Exercise material:
————

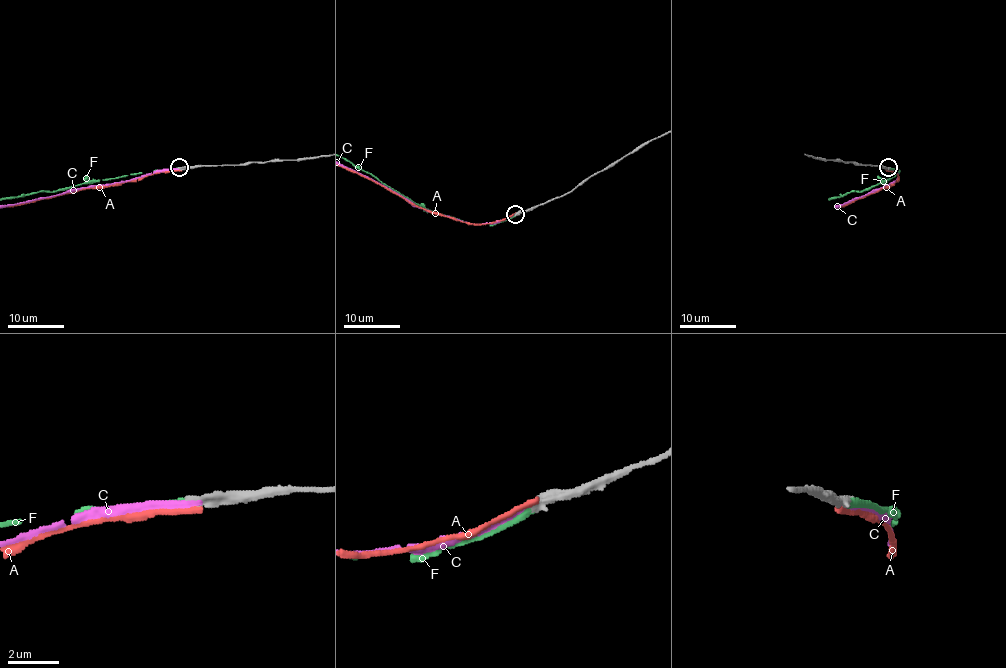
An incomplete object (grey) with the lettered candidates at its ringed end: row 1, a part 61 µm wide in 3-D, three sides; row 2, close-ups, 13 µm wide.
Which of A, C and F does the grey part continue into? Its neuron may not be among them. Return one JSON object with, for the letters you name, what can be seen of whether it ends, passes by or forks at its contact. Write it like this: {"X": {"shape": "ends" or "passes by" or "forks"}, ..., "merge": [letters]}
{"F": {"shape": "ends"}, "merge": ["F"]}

————

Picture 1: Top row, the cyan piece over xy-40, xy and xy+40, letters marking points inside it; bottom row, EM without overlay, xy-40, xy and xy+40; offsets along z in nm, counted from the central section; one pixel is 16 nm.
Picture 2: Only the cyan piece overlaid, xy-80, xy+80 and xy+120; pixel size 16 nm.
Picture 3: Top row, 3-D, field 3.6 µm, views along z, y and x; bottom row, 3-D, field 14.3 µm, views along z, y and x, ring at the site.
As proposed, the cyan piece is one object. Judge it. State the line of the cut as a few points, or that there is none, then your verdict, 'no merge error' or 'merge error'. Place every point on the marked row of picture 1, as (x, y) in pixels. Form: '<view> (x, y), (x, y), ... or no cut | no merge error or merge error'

————

Gather from the entries above all lines that include the string "along".

Picture 1: Top row, the cyan piece over xy-40, xy and xy+40, letters marking points inside it; bottom row, EM without overlay, xy-40, xy and xy+40; offsets along z in nm, counted from the central section; one pixel is 16 nm.
Picture 3: Top row, 3-D, field 3.6 µm, views along z, y and x; bottom row, 3-D, field 14.3 µm, views along z, y and x, ring at the site.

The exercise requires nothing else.